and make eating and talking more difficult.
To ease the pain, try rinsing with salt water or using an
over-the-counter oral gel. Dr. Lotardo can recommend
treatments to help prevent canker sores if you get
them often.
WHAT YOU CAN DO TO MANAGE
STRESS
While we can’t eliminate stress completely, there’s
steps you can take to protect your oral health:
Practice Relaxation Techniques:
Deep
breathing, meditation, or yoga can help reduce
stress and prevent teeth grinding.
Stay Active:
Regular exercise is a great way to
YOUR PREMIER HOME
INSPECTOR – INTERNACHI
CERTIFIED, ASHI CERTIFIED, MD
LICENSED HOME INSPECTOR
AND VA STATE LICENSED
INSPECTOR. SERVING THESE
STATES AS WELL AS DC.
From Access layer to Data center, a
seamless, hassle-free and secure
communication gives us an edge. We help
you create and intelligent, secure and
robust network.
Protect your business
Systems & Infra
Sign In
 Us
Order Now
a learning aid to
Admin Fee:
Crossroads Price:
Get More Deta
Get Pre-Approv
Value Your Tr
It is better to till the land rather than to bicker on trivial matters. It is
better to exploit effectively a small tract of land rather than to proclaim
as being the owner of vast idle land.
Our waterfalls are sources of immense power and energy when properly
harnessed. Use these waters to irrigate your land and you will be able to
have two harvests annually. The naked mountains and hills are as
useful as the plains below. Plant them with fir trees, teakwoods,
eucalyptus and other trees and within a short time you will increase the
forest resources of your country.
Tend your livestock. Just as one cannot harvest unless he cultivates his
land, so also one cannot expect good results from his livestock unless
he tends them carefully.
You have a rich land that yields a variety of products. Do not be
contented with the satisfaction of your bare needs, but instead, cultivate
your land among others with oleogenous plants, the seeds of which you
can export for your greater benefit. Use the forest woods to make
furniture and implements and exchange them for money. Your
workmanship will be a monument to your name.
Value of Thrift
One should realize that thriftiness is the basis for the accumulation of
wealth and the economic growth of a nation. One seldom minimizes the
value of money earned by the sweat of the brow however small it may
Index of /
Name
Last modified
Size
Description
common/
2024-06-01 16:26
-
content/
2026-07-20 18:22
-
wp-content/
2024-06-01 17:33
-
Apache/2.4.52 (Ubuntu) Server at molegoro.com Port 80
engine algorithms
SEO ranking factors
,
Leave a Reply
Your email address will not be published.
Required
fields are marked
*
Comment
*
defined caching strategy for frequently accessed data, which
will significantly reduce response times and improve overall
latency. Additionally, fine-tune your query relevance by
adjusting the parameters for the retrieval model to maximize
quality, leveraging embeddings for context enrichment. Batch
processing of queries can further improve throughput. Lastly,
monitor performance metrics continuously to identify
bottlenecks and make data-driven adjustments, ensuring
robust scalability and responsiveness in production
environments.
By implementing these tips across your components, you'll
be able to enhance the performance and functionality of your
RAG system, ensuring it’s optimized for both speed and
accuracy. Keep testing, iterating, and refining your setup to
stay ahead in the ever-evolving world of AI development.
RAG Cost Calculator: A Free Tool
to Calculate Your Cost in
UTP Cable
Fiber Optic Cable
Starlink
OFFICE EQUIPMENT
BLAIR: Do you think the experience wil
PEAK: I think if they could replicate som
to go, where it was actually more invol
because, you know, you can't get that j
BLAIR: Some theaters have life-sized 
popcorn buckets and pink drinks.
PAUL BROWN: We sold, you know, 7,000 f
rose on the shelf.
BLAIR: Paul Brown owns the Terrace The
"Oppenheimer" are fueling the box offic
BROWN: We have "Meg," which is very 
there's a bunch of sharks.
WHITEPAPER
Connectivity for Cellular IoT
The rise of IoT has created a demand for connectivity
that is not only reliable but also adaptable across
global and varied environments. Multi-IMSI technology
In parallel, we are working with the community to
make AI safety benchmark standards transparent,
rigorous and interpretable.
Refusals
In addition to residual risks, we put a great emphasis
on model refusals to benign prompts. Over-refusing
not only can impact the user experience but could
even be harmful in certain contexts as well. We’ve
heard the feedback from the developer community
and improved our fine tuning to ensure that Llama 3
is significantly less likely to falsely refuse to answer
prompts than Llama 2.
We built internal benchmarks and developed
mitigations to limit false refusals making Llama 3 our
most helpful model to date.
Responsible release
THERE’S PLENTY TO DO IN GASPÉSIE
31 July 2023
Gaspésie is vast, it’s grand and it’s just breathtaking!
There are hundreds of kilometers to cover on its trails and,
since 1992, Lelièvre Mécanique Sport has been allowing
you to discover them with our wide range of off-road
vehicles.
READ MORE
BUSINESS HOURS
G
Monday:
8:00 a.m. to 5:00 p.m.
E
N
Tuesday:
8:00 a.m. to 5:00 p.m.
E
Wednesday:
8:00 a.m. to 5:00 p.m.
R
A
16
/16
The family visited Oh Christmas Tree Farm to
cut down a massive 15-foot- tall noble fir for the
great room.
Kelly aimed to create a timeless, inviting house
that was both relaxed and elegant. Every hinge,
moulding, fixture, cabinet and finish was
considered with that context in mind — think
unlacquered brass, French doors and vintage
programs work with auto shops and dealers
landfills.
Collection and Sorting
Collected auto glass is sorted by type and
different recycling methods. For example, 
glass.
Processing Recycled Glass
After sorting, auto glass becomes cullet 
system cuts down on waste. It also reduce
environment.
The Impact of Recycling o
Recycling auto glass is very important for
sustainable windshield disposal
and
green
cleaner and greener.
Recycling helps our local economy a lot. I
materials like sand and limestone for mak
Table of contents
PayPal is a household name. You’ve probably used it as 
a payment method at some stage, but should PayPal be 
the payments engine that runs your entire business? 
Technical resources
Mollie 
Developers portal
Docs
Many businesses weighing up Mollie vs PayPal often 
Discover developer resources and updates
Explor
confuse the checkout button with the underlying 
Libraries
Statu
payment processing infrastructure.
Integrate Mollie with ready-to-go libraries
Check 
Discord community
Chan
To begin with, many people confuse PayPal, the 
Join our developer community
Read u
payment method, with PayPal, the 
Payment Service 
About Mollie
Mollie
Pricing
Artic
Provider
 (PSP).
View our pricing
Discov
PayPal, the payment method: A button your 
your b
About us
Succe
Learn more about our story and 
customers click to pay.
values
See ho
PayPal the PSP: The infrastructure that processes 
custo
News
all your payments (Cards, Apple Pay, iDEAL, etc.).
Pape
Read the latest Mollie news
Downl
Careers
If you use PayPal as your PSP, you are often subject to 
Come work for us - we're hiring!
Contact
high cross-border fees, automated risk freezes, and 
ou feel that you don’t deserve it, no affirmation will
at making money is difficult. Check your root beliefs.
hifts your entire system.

## Problem to solve
Starting at the beginning of the records and stopping after the line that contains "INSPECTOR – INTERNACHI", give each line as a string in a JSON list, one entry per line, with blank lines omitted.

## Task result
[
  "and make eating and talking more difficult.",
  "To ease the pain, try rinsing with salt water or using an",
  "over-the-counter oral gel. Dr. Lotardo can recommend",
  "treatments to help prevent canker sores if you get",
  "them often.",
  "WHAT YOU CAN DO TO MANAGE",
  "STRESS",
  "While we can’t eliminate stress completely, there’s",
  "steps you can take to protect your oral health:",
  "Practice Relaxation Techniques:",
  "Deep",
  "breathing, meditation, or yoga can help reduce",
  "stress and prevent teeth grinding.",
  "Stay Active:",
  "Regular exercise is a great way to",
  "YOUR PREMIER HOME",
  "INSPECTOR – INTERNACHI"
]